TASK DETAILS -
With the pictures left out, write every entry down exactly.

INPUT DATA -
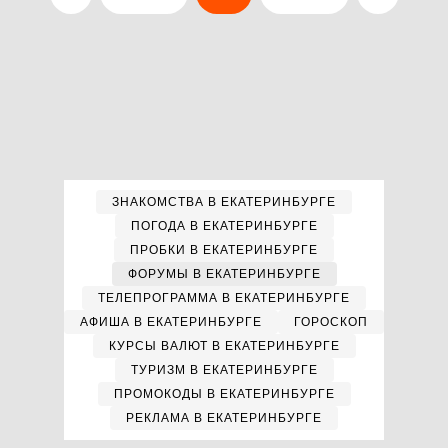
ЗНАКОМСТВА В ЕКАТЕРИНБУРГЕ
ПОГОДА В ЕКАТЕРИНБУРГЕ
ПРОБКИ В ЕКАТЕРИНБУРГЕ
ФОРУМЫ В ЕКАТЕРИНБУРГЕ
ТЕЛЕПРОГРАММА В ЕКАТЕРИНБУРГЕ
АФИША В ЕКАТЕРИНБУРГЕ
ГОРОСКОП
КУРСЫ ВАЛЮТ В ЕКАТЕРИНБУРГЕ
ТУРИЗМ В ЕКАТЕРИНБУРГЕ
ПРОМОКОДЫ В ЕКАТЕРИНБУРГЕ
РЕКЛАМА В ЕКАТЕРИНБУРГЕ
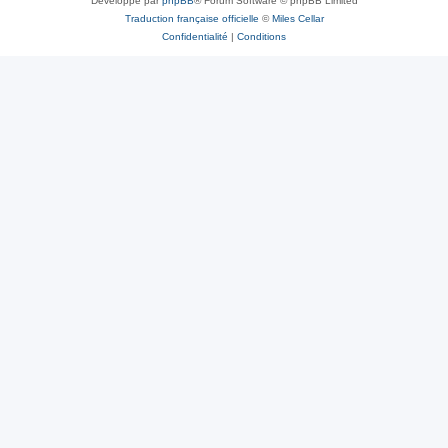
Développé par
phpBB
® Forum Software © phpBB Limited
Traduction française officielle
©
Miles Cellar
Confidentialité
|
Conditions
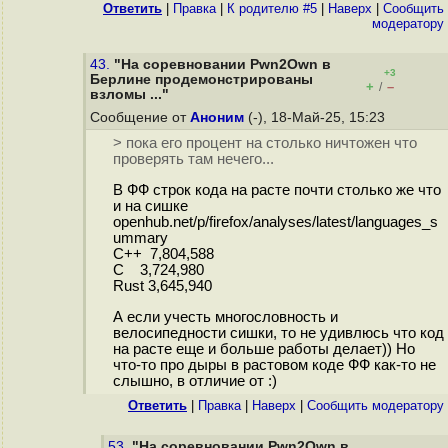
Ответить
|
Правка
|
К родителю #5
|
Наверх
|
Cообщить
модератору
43.
"На соревновании Pwn2Own в
+3
Берлине продемонстрированы
+
–
/
взломы ..."
Сообщение от
Аноним
(-), 18-Май-25, 15:23
> пока его процент на столько ничтожен что
проверять там нечего...
В ФФ строк кода на расте почти столько же что
и на сишке
openhub.net/p/firefox/analyses/latest/languages_s
ummary
C++ 7,804,588
C 3,724,980
Rust 3,645,940
А если учесть многословность и
велосипедности сишки, то не удивлюсь что код
на расте еще и больше работы делает)) Но
что-то про дыры в растовом коде ФФ как-то не
слышно, в отличие от :)
Ответить
|
Правка
|
Наверх
|
Cообщить модератору
53.
"На соревновании Pwn2Own в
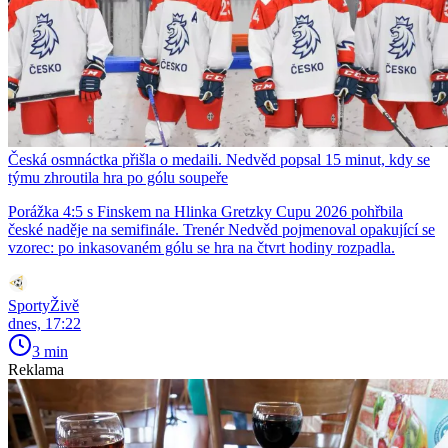
Česká osmnáctka přišla o medaili. Nedvěd popsal 15 minut, kdy se
týmu zhroutila hra po gólu soupeře
Porážka 4:5 s Finskem na Hlinka Gretzky Cupu 2026 pohřbila
české naděje na semifinále. Trenér Nedvěd pojmenoval opakující se
vzorec: po inkasovaném gólu se hra na čtvrt hodiny rozpadla.
SportyŽivě
dnes, 17:22
3 min
Reklama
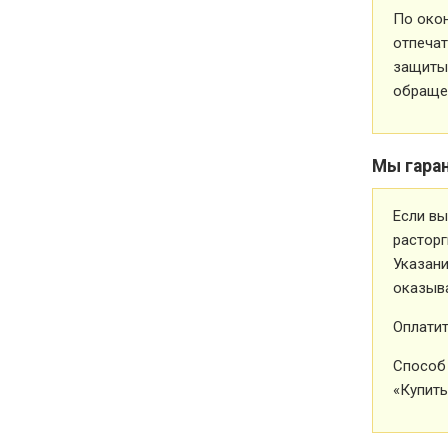
По око
отпечат
защиты 
обращен
Мы гара
Если вы
расторг
Указани
оказыва
Оплатит
Способ 
«Купить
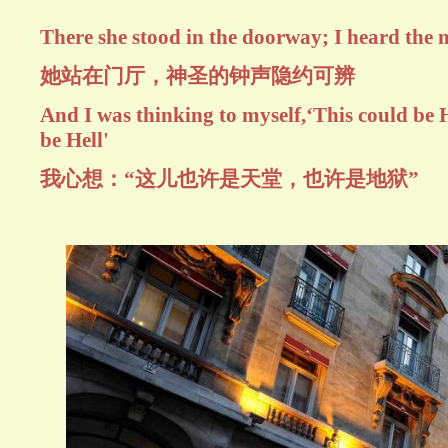
There she stood in the doorway; I heard the m
她站在门厅，神圣的钟声隐约可辨
And I was thinking to myself,‘This could be 
be Hell'
我心想：“这儿也许是天堂，也许是地狱”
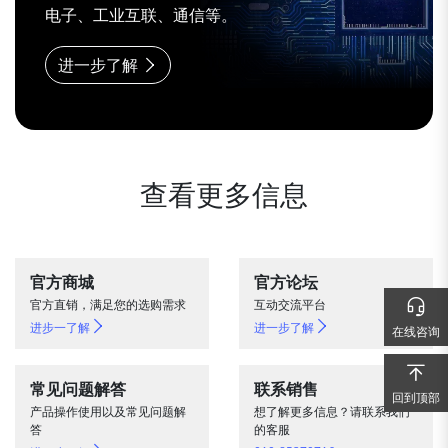
电子、工业互联、通信等。
进一步了解
查看更多信息
官方商城
官方论坛
官方直销，满足您的选购需求
互动交流平台
进步一了解
进一步了解
在线咨询
常见问题解答
联系销售
回到顶部
回到顶部
产品操作使用以及常见问题解
想了解更多信息？请联系我们
答
的客服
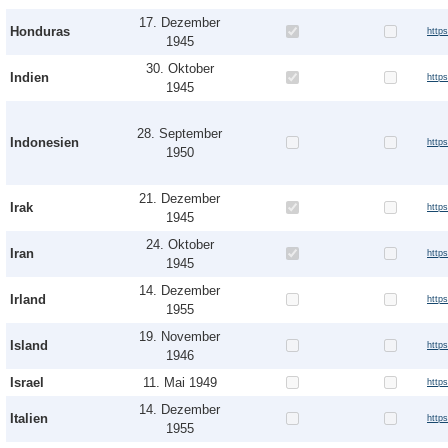
17. Dezember
Honduras
http
1945
30. Oktober
Indien
http
1945
28. September
Indonesien
http
1950
21. Dezember
Irak
http
1945
24. Oktober
Iran
http
1945
14. Dezember
Irland
http
1955
19. November
Island
http
1946
Israel
11. Mai 1949
http
14. Dezember
Italien
http
1955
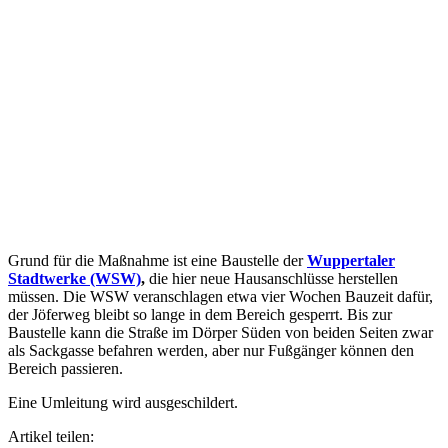
Grund für die Maßnahme ist eine Baustelle der
Wuppertaler
Stadtwerke (WSW)
,
die hier neue Hausanschlüsse herstellen
müssen. Die WSW veranschlagen etwa vier Wochen Bauzeit dafür,
der Jöferweg bleibt so lange in dem Bereich gesperrt. Bis zur
Baustelle kann die Straße im Dörper Süden von beiden Seiten zwar
als Sackgasse befahren werden, aber nur Fußgänger können den
Bereich passieren.
Eine Umleitung wird ausgeschildert.
Artikel teilen:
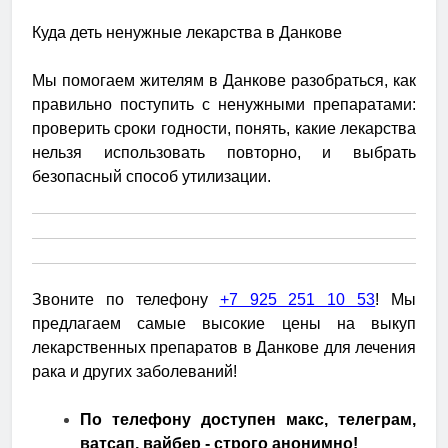
Куда деть ненужные лекарства в Данкове
Мы помогаем жителям в Данкове разобраться, как
правильно поступить с ненужными препаратами:
проверить сроки годности, понять, какие лекарства
нельзя использовать повторно, и выбрать
безопасный способ утилизации.
Звоните по телефону
+7 925 251 10 53
! Мы
предлагаем самые высокие цены на выкуп
лекарственных препаратов в Данкове для лечения
рака и других заболеваний!
По телефону доступен макс, телеграм,
ватсап, вайбер - строго анонимно!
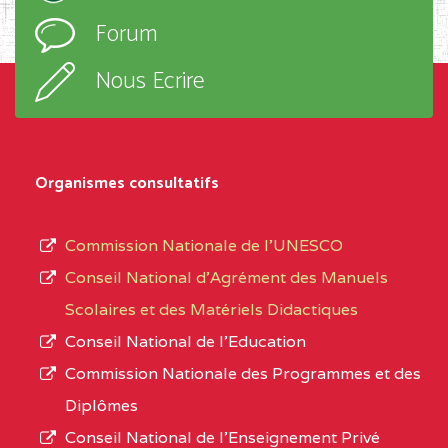
l’ordre
Forum
TECHNIQUE ADOLPH
d’enseignement,
KOLPING (COPAK) BP
le
Nous Ecrire
:33853 YAOUNDE
sous-
système,
CENTRE
COLLEGE
5JK
le
D'ENSEIGNEMENT
Organismes consultatifs
type
GENERAL ET
d’enseignement
PROFESSIONNEL
Commission Nationale de l’UNESCO
autorisé
(CEGEP) STE FOI BP
Conseil National d’Agrément des Manuels
et
:4740 YAOUNDE
Scolaires et des Matériels Didactiques
le
Conseil National de l’Education
CENTRE
COLLEGE PANAFRICAIN
5JK
numéro
Commission Nationale des Programmes et des
DE L'EXCELLENCE BP
d’immatriculation.
Diplômes
:4447 YAOUNDE
Conseil National de l’Enseignement Privé
L’offre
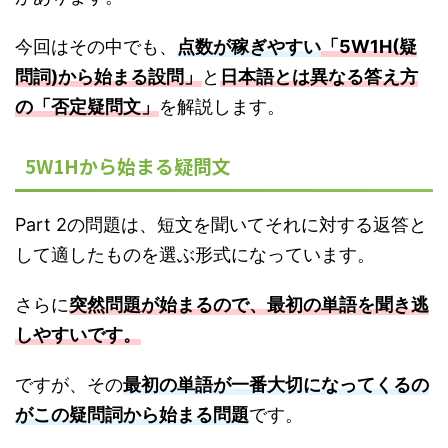
今回はその中でも、
点数が稼ぎやすい
「5W1H(疑
問詞)から始まる設問」
と
日本語とは異なる答え方
の「否定疑問文」
を解説します。
5W1Hから始まる疑問文
Part 2の問題は、短文を聞いてそれに対する返答と
して適したものを選ぶ形式になっています。
さらに
突然問題が始まるので、最初の単語を聞き逃
しやすいです。
ですが、その
最初の単語が一番大切になってくるの
がこの疑問詞から始まる問題
です。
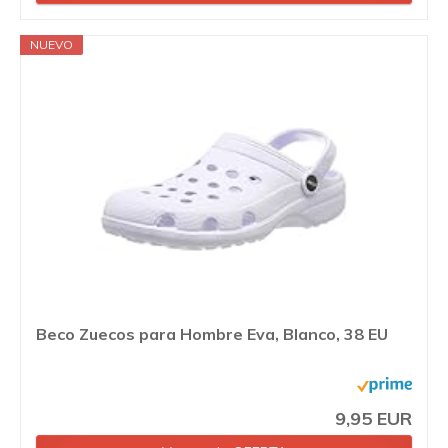
NUEVO
Beco Zuecos para Hombre Eva, Blanco, 38 EU
9,95 EUR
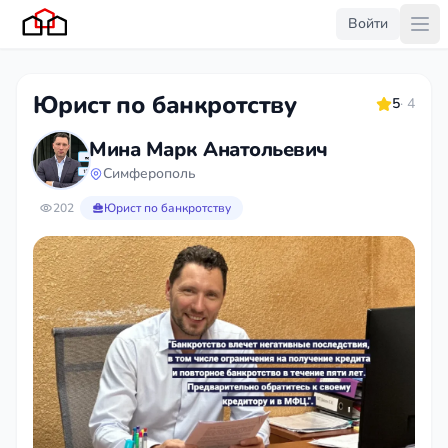
Войти
Юрист по банкротству
5
· 4
Мина Марк Анатольевич
Симферополь
202
Юрист по банкротству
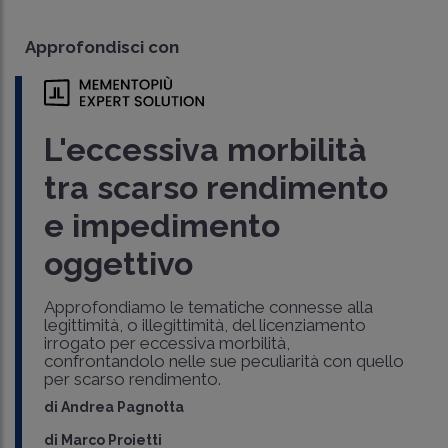
Approfondisci con
L'eccessiva morbilità
tra scarso rendimento
e impedimento
oggettivo
Approfondiamo le tematiche connesse alla
legittimità, o illegittimità, del licenziamento
irrogato per eccessiva morbilità,
confrontandolo nelle sue peculiarità con quello
per scarso rendimento.
di
Andrea Pagnotta
di
Marco Proietti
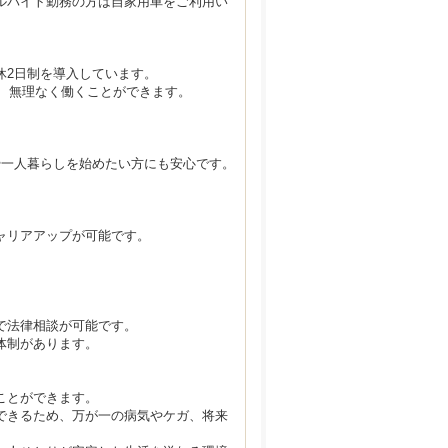
ルバイト勤務の方は自家用車をご利用い
休2日制を導入しています。
す。
め、無理なく働くことができます。
や一人暮らしを始めたい方にも安心です。
ャリアアップが可能です。
。
で法律相談が可能です。
体制があります。
ことができます。
できるため、万が一の病気やケガ、将来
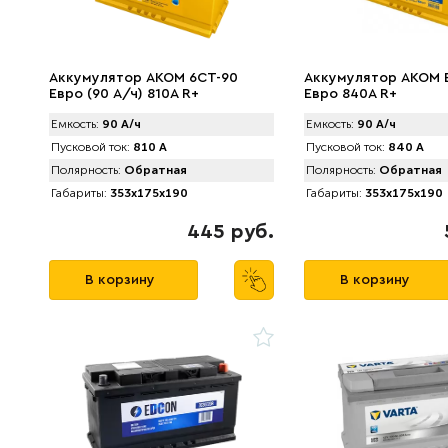
Аккумулятор AКОМ 6CT-90
Аккумулятор AKOM 
Евро (90 А/ч) 810А R+
Евро 840A R+
Емкость:
90 А/ч
Емкость:
90 А/ч
Пусковой ток:
810 А
Пусковой ток:
840 А
Полярность:
Обратная
Полярность:
Обратная
Габариты:
353x175x190
Габариты:
353x175x190
445 руб.
В корзину
В корзину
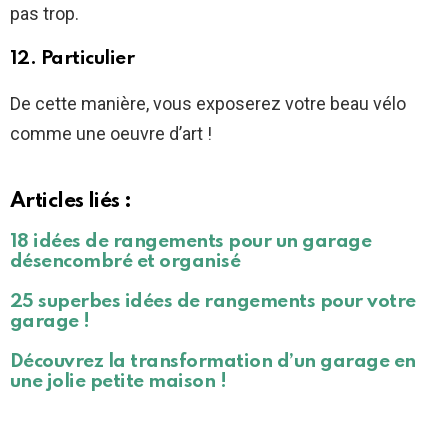
pas trop.
12. Particulier
De cette manière, vous exposerez votre beau vélo
comme une oeuvre d’art !
Articles liés :
18 idées de rangements pour un garage
désencombré et organisé
25 superbes idées de rangements pour votre
garage !
Découvrez la transformation d’un garage en
une jolie petite maison !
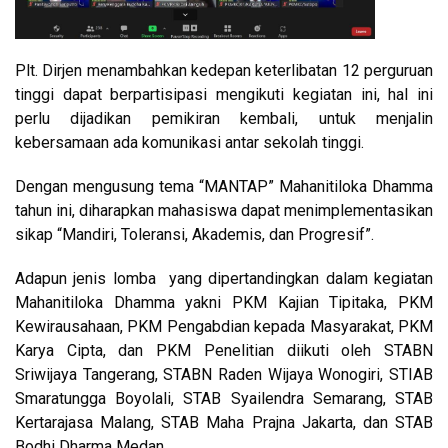
Plt. Dirjen menambahkan kedepan keterlibatan 12 perguruan
tinggi dapat berpartisipasi mengikuti kegiatan ini, hal ini
perlu dijadikan pemikiran kembali, untuk menjalin
kebersamaan ada komunikasi antar sekolah tinggi.
Dengan mengusung tema “MANTAP” Mahanitiloka Dhamma
tahun ini, diharapkan mahasiswa dapat menimplementasikan
sikap “Mandiri, Toleransi, Akademis, dan Progresif”.
Adapun jenis lomba yang dipertandingkan dalam kegiatan
Mahanitiloka Dhamma yakni PKM Kajian Tipitaka, PKM
Kewirausahaan, PKM Pengabdian kepada Masyarakat, PKM
Karya Cipta, dan PKM Penelitian diikuti oleh STABN
Sriwijaya Tangerang, STABN Raden Wijaya Wonogiri, STIAB
Smaratungga Boyolali, STAB Syailendra Semarang, STAB
Kertarajasa Malang, STAB Maha Prajna Jakarta, dan STAB
Bodhi Dharma Medan.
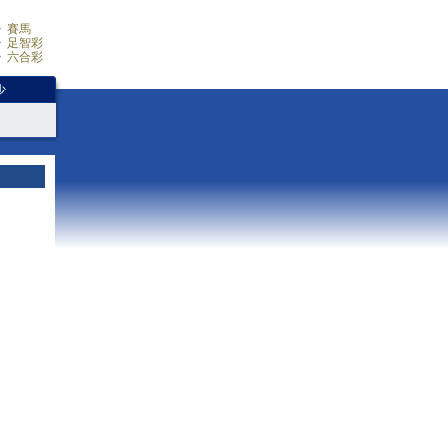
賽馬
足智彩
六合彩
少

WRITTEN SOLUTION -
ЗНАКОМСТВА В ЕКАТЕРИНБУРГЕ
ПОГОДА В ЕКАТЕРИНБУРГЕ
ПРОБКИ В ЕКАТЕРИНБУРГЕ
ФОРУМЫ В ЕКАТЕРИНБУРГЕ
ТЕЛЕПРОГРАММА В ЕКАТЕРИНБУРГЕ
АФИША В ЕКАТЕРИНБУРГЕ
ГОРОСКОП
КУРСЫ ВАЛЮТ В ЕКАТЕРИНБУРГЕ
ТУРИЗМ В ЕКАТЕРИНБУРГЕ
ПРОМОКОДЫ В ЕКАТЕРИНБУРГЕ
РЕКЛАМА В ЕКАТЕРИНБУРГЕ
Développé par
phpBB
® Forum Software © phpBB Limited
Traduction française officielle
©
Miles Cellar
Confidentialité
|
Conditions
Ответить
|
Правка
|
К родителю #5
|
Наверх
|
Cообщить
модератору
43.
"На соревновании Pwn2Own в
+3
Берлине продемонстрированы
+
–
/
взломы ..."
Сообщение от
Аноним
(-), 18-Май-25, 15:23
> пока его процент на столько ничтожен что
проверять там нечего...
В ФФ строк кода на расте почти столько же что
и на сишке
openhub.net/p/firefox/analyses/latest/languages_s
ummary
C++ 7,804,588
C 3,724,980
Rust 3,645,940
А если учесть многословность и
велосипедности сишки, то не удивлюсь что код
на расте еще и больше работы делает)) Но
что-то про дыры в растовом коде ФФ как-то не
слышно, в отличие от :)
Ответить
|
Правка
|
Наверх
|
Cообщить модератору
53.
"На соревновании Pwn2Own в
Česká osmnáctka přišla o medaili. Nedvěd popsal 15 minut, kdy se
týmu zhroutila hra po gólu soupeře
Porážka 4:5 s Finskem na Hlinka Gretzky Cupu 2026 pohřbila
české naděje na semifinále. Trenér Nedvěd pojmenoval opakující se
vzorec: po inkasovaném gólu se hra na čtvrt hodiny rozpadla.
SportyŽivě
dnes, 17:22
3 min
Reklama
По око
отпечат
защиты 
обращен
Мы гара
Если вы
расторг
Указани
оказыва
Оплатит
Способ 
«Купить
There she stood in the doorway; I heard the m
她站在门厅，神圣的钟声隐约可辨
And I was thinking to myself,‘This could be 
be Hell'
我心想：“这儿也许是天堂，也许是地狱”
电子、工业互联、通信等。
进一步了解
查看更多信息
官方商城
官方论坛
官方直销，满足您的选购需求
互动交流平台
进步一了解
进一步了解
在线咨询
常见问题解答
联系销售
回到顶部
回到顶部
产品操作使用以及常见问题解
想了解更多信息？请联系我们
答
的客服
17. Dezember
Honduras
http
1945
30. Oktober
Indien
http
1945
28. September
Indonesien
http
1950
21. Dezember
Irak
http
1945
24. Oktober
Iran
http
1945
14. Dezember
Irland
http
1955
19. November
Island
http
1946
Israel
11. Mai 1949
http
14. Dezember
Italien
http
1955
Grund für die Maßnahme ist eine Baustelle der
Wuppertaler
Stadtwerke (WSW)
,
die hier neue Hausanschlüsse herstellen
müssen. Die WSW veranschlagen etwa vier Wochen Bauzeit dafür,
der Jöferweg bleibt so lange in dem Bereich gesperrt. Bis zur
Baustelle kann die Straße im Dörper Süden von beiden Seiten zwar
als Sackgasse befahren werden, aber nur Fußgänger können den
Bereich passieren.
Eine Umleitung wird ausgeschildert.
Artikel teilen:
Куда деть ненужные лекарства в Данкове
Мы помогаем жителям в Данкове разобраться, как
правильно поступить с ненужными препаратами:
проверить сроки годности, понять, какие лекарства
нельзя использовать повторно, и выбрать
безопасный способ утилизации.
Звоните по телефону
+7 925 251 10 53
! Мы
предлагаем самые высокие цены на выкуп
лекарственных препаратов в Данкове для лечения
рака и других заболеваний!
По телефону доступен макс, телеграм,
ватсап, вайбер - строго анонимно!
l’ordre
Forum
TECHNIQUE ADOLPH
d’enseignement,
KOLPING (COPAK) BP
le
Nous Ecrire
:33853 YAOUNDE
sous-
système,
CENTRE
COLLEGE
5JK
le
D'ENSEIGNEMENT
Organismes consultatifs
type
GENERAL ET
d’enseignement
PROFESSIONNEL
Commission Nationale de l’UNESCO
autorisé
(CEGEP) STE FOI BP
Conseil National d’Agrément des Manuels
et
:4740 YAOUNDE
Scolaires et des Matériels Didactiques
le
Conseil National de l’Education
CENTRE
COLLEGE PANAFRICAIN
5JK
numéro
Commission Nationale des Programmes et des
DE L'EXCELLENCE BP
d’immatriculation.
Diplômes
:4447 YAOUNDE
Conseil National de l’Enseignement Privé
L’offre
今回はその中でも、
点数が稼ぎやすい
「5W1H(疑
問詞)から始まる設問」
と
日本語とは異なる答え方
の「否定疑問文」
を解説します。
5W1Hから始まる疑問文
Part 2の問題は、短文を聞いてそれに対する返答と
して適したものを選ぶ形式になっています。
さらに
突然問題が始まるので、最初の単語を聞き逃
しやすいです。
ですが、その
最初の単語が一番大切になってくるの
がこの疑問詞から始まる問題
です。
NUEVO
Beco Zuecos para Hombre Eva, Blanco, 38 EU
9,95 EUR
Войти
Юрист по банкротству
5
· 4
Мина Марк Анатольевич
Симферополь
202
Юрист по банкротству
Approfondisci con
L'eccessiva morbilità
tra scarso rendimento
e impedimento
oggettivo
Approfondiamo le tematiche connesse alla
legittimità, o illegittimità, del licenziamento
irrogato per eccessiva morbilità,
confrontandolo nelle sue peculiarità con quello
per scarso rendimento.
di
Andrea Pagnotta
di
Marco Proietti
ルバイト勤務の方は自家用車をご利用い
休2日制を導入しています。
す。
め、無理なく働くことができます。
や一人暮らしを始めたい方にも安心です。
ャリアアップが可能です。
。
で法律相談が可能です。
体制があります。
ことができます。
できるため、万が一の病気やケガ、将来
Аккумулятор AКОМ 6CT-90
Аккумулятор AKOM 
Евро (90 А/ч) 810А R+
Евро 840A R+
Емкость:
90 А/ч
Емкость:
90 А/ч
Пусковой ток:
810 А
Пусковой ток:
840 А
Полярность:
Обратная
Полярность:
Обратная
Габариты:
353x175x190
Габариты:
353x175x190
445 руб.
В корзину
В корзину
pas trop.
12. Particulier
De cette manière, vous exposerez votre beau vélo
comme une oeuvre d’art !
Articles liés :
18 idées de rangements pour un garage
désencombré et organisé
25 superbes idées de rangements pour votre
garage !
Découvrez la transformation d’un garage en
une jolie petite maison !
Plt. Dirjen menambahkan kedepan keterlibatan 12 perguruan
tinggi dapat berpartisipasi mengikuti kegiatan ini, hal ini
perlu dijadikan pemikiran kembali, untuk menjalin
kebersamaan ada komunikasi antar sekolah tinggi.
Dengan mengusung tema “MANTAP” Mahanitiloka Dhamma
tahun ini, diharapkan mahasiswa dapat menimplementasikan
sikap “Mandiri, Toleransi, Akademis, dan Progresif”.
Adapun jenis lomba yang dipertandingkan dalam kegiatan
Mahanitiloka Dhamma yakni PKM Kajian Tipitaka, PKM
Kewirausahaan, PKM Pengabdian kepada Masyarakat, PKM
Karya Cipta, dan PKM Penelitian diikuti oleh STABN
Sriwijaya Tangerang, STABN Raden Wijaya Wonogiri, STIAB
Smaratungga Boyolali, STAB Syailendra Semarang, STAB
Kertarajasa Malang, STAB Maha Prajna Jakarta, dan STAB
Bodhi Dharma Medan.
賽馬
足智彩
六合彩
少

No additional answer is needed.